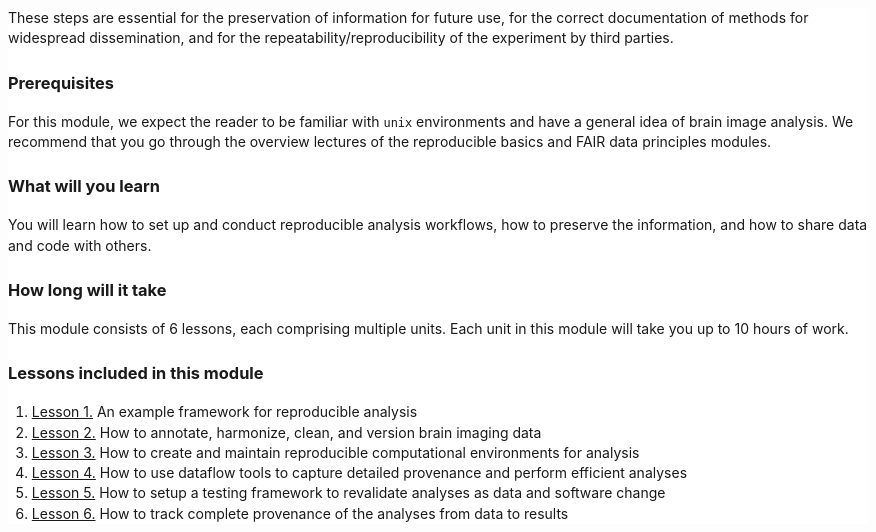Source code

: These steps are essential for the preservation of information for future use,
for the correct documentation of methods for widespread dissemination, and for
the repeatability/reproducibility of the experiment by third parties.

### Prerequisites

For this module, we expect the reader to be familiar with `unix` environments
and have a general idea of brain image analysis. We recommend  that you go
through the overview lectures of the reproducible basics and FAIR data
principles modules.

### What will you learn

You will learn how to set up and conduct reproducible analysis workflows, how
to preserve the information, and how to share data and code with others.

### How long will it take

This module consists of 6 lessons, each comprising multiple units. Each
unit in this module will take you up to 10 hours of work.

### Lessons included in this module

1. [Lesson 1.]({{site.root}}/02-concepts) An example framework for reproducible analysis
2. [Lesson 2.]({{site.root}}/03-data) How to annotate, harmonize, clean, and version brain imaging data
3. [Lesson 3.]({{site.root}}/04-containers) How to create and maintain reproducible computational environments for
analysis
4. [Lesson 4.]({{site.root}}/05-dataflows) How to use dataflow tools to capture detailed provenance and perform
efficient analyses
5. [Lesson 5.]({{site.root}}/06-testing) How to setup a testing framework to revalidate analyses as data and
software change
6. [Lesson 6.]({{site.root}}/07-provenance) How to track complete provenance of the analyses from data to results
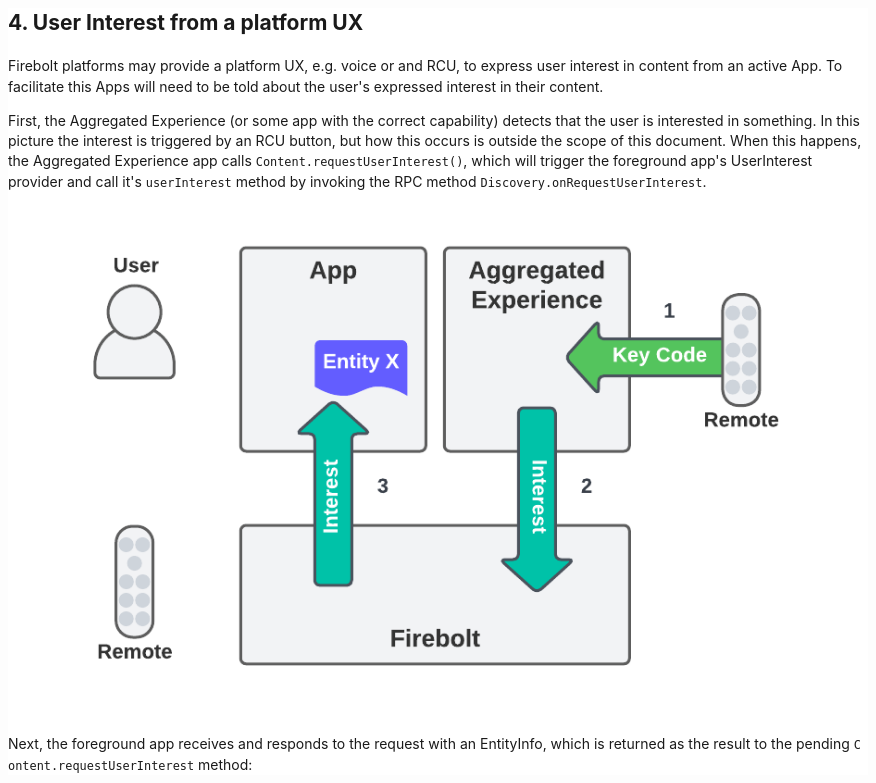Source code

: ## 4. User Interest from a platform UX

Firebolt platforms may provide a platform UX, e.g. voice or and RCU, to
express user interest in content from an active App. To facilitate this
Apps will need to be told about the user\'s expressed interest in their
content.

First, the Aggregated Experience (or some app with the correct
capability) detects that the user is interested in something. In this
picture the interest is triggered by an RCU button, but how this occurs
is outside the scope of this document. When this happens, the Aggregated
Experience app calls `Content.requestUserInterest()`, which will trigger the
foreground app's UserInterest provider and call it's `userInterest` method
by invoking the RPC method `Discovery.onRequestUserInterest`.

![](../../../requirements/images/specifications/intents/user-interest/media/image3.png)

Next, the foreground app receives and responds to the request with an 
EntityInfo, which is returned as the result to the pending
`Content.requestUserInterest` method:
****
# Job item:
Reproduce every record verbatim, please. Omit the images.

# Solution to the problem:
Source code

: These steps are essential for the preservation of information for future use,
for the correct documentation of methods for widespread dissemination, and for
the repeatability/reproducibility of the experiment by third parties.

### Prerequisites

For this module, we expect the reader to be familiar with `unix` environments
and have a general idea of brain image analysis. We recommend  that you go
through the overview lectures of the reproducible basics and FAIR data
principles modules.

### What will you learn

You will learn how to set up and conduct reproducible analysis workflows, how
to preserve the information, and how to share data and code with others.

### How long will it take

This module consists of 6 lessons, each comprising multiple units. Each
unit in this module will take you up to 10 hours of work.

### Lessons included in this module

1. [Lesson 1.]({{site.root}}/02-concepts) An example framework for reproducible analysis
2. [Lesson 2.]({{site.root}}/03-data) How to annotate, harmonize, clean, and version brain imaging data
3. [Lesson 3.]({{site.root}}/04-containers) How to create and maintain reproducible computational environments for
analysis
4. [Lesson 4.]({{site.root}}/05-dataflows) How to use dataflow tools to capture detailed provenance and perform
efficient analyses
5. [Lesson 5.]({{site.root}}/06-testing) How to setup a testing framework to revalidate analyses as data and
software change
6. [Lesson 6.]({{site.root}}/07-provenance) How to track complete provenance of the analyses from data to results
Source code

: ## 4. User Interest from a platform UX

Firebolt platforms may provide a platform UX, e.g. voice or and RCU, to
express user interest in content from an active App. To facilitate this
Apps will need to be told about the user\'s expressed interest in their
content.

First, the Aggregated Experience (or some app with the correct
capability) detects that the user is interested in something. In this
picture the interest is triggered by an RCU button, but how this occurs
is outside the scope of this document. When this happens, the Aggregated
Experience app calls `Content.requestUserInterest()`, which will trigger the
foreground app's UserInterest provider and call it's `userInterest` method
by invoking the RPC method `Discovery.onRequestUserInterest`.

![](../../../requirements/images/specifications/intents/user-interest/media/image3.png)

Next, the foreground app receives and responds to the request with an 
EntityInfo, which is returned as the result to the pending
`Content.requestUserInterest` method:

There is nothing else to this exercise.